### Qué hay que hacer
Devuelve sin cambios el trozo del texto de abajo sobre la política desde abajo que va de "Por último, quisiera" a "definimos nuestro ser-hacer).", ambos incluidos.

### Texto proporcionado
--------

Por último, quisiera afirmar que el predominio de las (actuales) prácticas preformativas, por sobre las (futuras) instituciones (por no decir Estado, que trae más confusiones que aclaraciones) que deberíamos gestar para auto-regir el comportamiento social, no implica negar la necesidad de que el movimiento se solidifique. Implica, simplemente (y no por simple menos fundamental), afirmar su primacía ontológica (así como ontológicamente, el mundo que ya desde ahora vamos gestando, tiene una preponderancia por sobre el mundo que nos obstaculiza el impulso y obstruye nuestro flujo creativo. En este sentido, es un mundo que es preciso aniquilar –más que superar–, pero no es el fundamento a partir del cual definimos nuestro ser-hacer).
Y la afirmación de esta primacía tiene consecuencias políticas fundamentales. En este sentido, haciéndonos eco de las palabras del Louis Althusser de El marxismo como teoría “finita”, podemos decir que nunca jamás, por principio, el partido –decía él, nosotros diremos el movimiento- debe considerarse “Partido de gobierno”, porque su función es ser el instrumento número uno de la “destrucción” del Estado burgués. Aun apoyando o participando de un gobierno, insiste, debe estar fuera del Estado. Porque sin esa autonomía, no saldremos jamás del Estado burgués, por más “reformado” que este sea.
Hay política desde abajo, por el cambio social –entonces–, cuando nuestra clase logra organizarse, librar batallas (¡y ganarlas!), conquistar mejores condiciones de vida, gestar otras formas de vínculos, otros valores y otra subjetividad; una institucionalidad propia, diferente a la hegemónica. Proyectar una política popular revolucionaria, que logre cambiar la correlación de fuerzas, entonces, es un desafío para la próxima década. Gestar un movimiento político de masas capaz de proyectar toda la experiencia acumulada en estos años a sectores cada vez más amplios del pueblo trabajador. Otro país, y ya no el eterno retorno de lo mismo…
(*) Extracto de un ensayo publicado en el libro Socialismo desde abajo, Herramienta editorial, Buenos Aires, 2013.

--------

Entradas guardadas
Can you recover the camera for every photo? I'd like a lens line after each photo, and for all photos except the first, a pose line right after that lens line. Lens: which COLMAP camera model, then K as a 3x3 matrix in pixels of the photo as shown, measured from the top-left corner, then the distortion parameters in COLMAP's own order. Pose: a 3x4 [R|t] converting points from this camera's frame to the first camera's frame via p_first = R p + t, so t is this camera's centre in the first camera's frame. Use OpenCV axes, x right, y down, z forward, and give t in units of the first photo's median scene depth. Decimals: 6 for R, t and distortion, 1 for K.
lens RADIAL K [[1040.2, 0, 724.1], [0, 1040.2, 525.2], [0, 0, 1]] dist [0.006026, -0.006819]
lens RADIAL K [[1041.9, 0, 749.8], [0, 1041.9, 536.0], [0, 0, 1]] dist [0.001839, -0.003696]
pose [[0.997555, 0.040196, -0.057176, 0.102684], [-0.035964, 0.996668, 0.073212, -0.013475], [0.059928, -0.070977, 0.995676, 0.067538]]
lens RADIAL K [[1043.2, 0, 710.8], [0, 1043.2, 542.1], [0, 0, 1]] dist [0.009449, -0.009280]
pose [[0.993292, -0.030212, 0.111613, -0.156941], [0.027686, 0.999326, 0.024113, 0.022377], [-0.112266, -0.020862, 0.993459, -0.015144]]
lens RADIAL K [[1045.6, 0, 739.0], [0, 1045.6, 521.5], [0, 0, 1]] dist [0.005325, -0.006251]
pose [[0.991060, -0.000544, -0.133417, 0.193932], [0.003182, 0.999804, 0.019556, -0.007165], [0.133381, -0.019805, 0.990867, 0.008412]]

--------

### Respuesta
Por último, quisiera afirmar que el predominio de las (actuales) prácticas preformativas, por sobre las (futuras) instituciones (por no decir Estado, que trae más confusiones que aclaraciones) que deberíamos gestar para auto-regir el comportamiento social, no implica negar la necesidad de que el movimiento se solidifique. Implica, simplemente (y no por simple menos fundamental), afirmar su primacía ontológica (así como ontológicamente, el mundo que ya desde ahora vamos gestando, tiene una preponderancia por sobre el mundo que nos obstaculiza el impulso y obstruye nuestro flujo creativo. En este sentido, es un mundo que es preciso aniquilar –más que superar–, pero no es el fundamento a partir del cual definimos nuestro ser-hacer).